• What is needed: Below are entries; copy exactly the lines from the one with "vfov_deg: 67.3" through the one with "f_number: 11", both included, and leave out the rest.

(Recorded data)
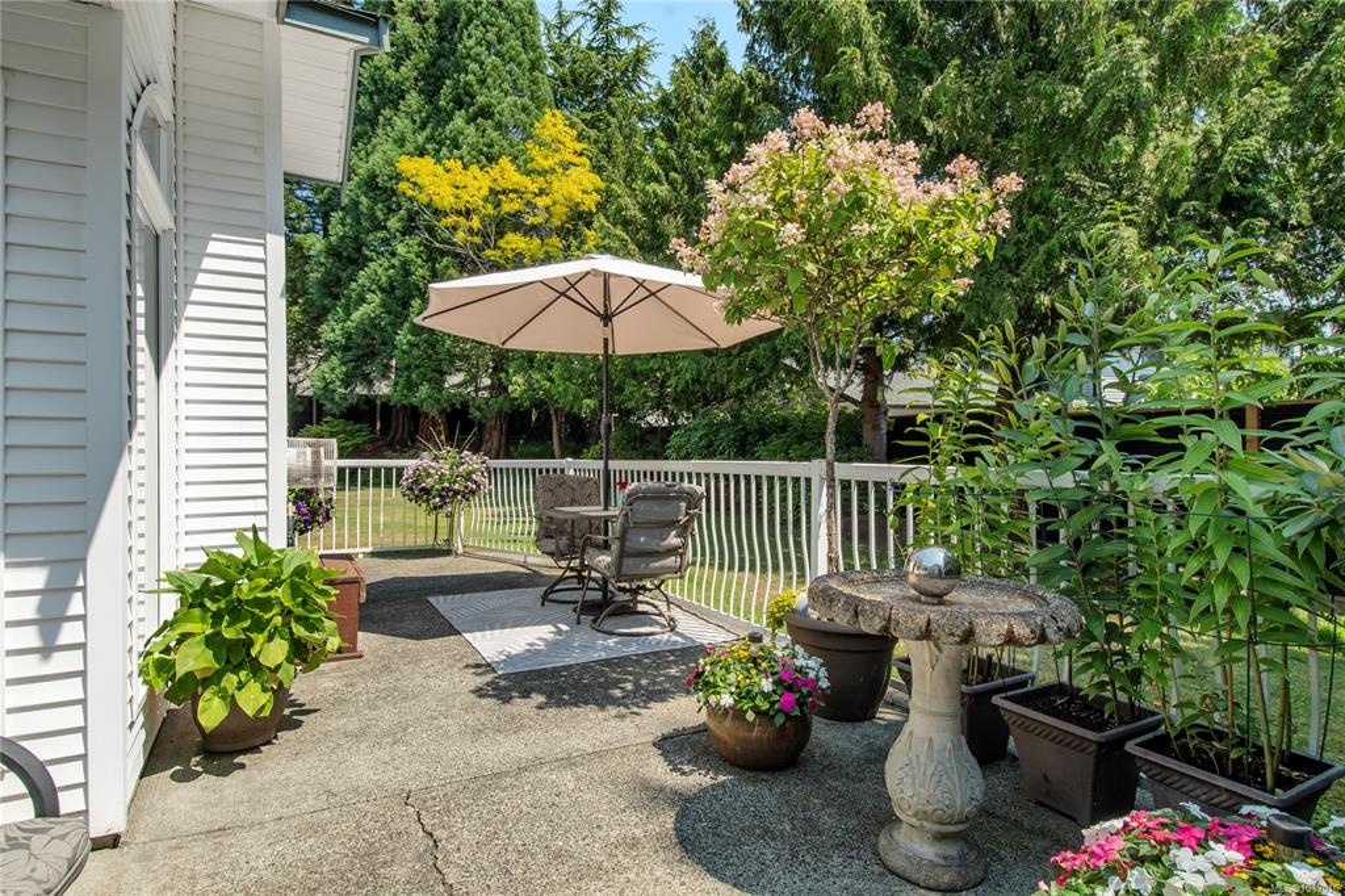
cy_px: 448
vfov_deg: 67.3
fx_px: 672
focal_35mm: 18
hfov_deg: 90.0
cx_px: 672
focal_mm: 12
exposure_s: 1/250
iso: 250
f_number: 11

* * *

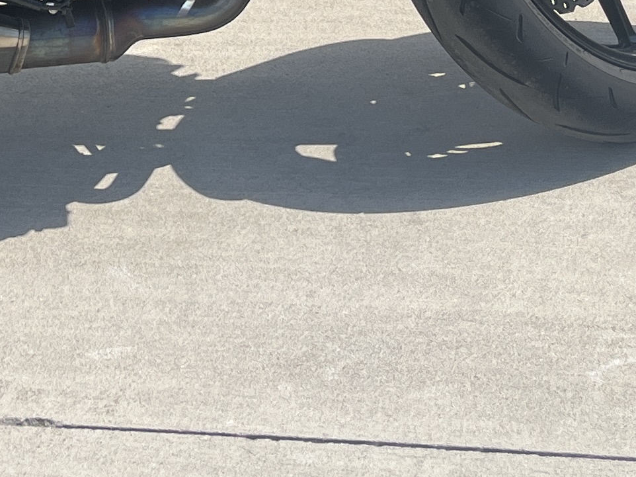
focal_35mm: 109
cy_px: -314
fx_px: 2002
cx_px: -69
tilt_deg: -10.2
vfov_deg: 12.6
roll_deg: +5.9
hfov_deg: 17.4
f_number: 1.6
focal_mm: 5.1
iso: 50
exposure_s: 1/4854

• Result below:
vfov_deg: 67.3
fx_px: 672
focal_35mm: 18
hfov_deg: 90.0
cx_px: 672
focal_mm: 12
exposure_s: 1/250
iso: 250
f_number: 11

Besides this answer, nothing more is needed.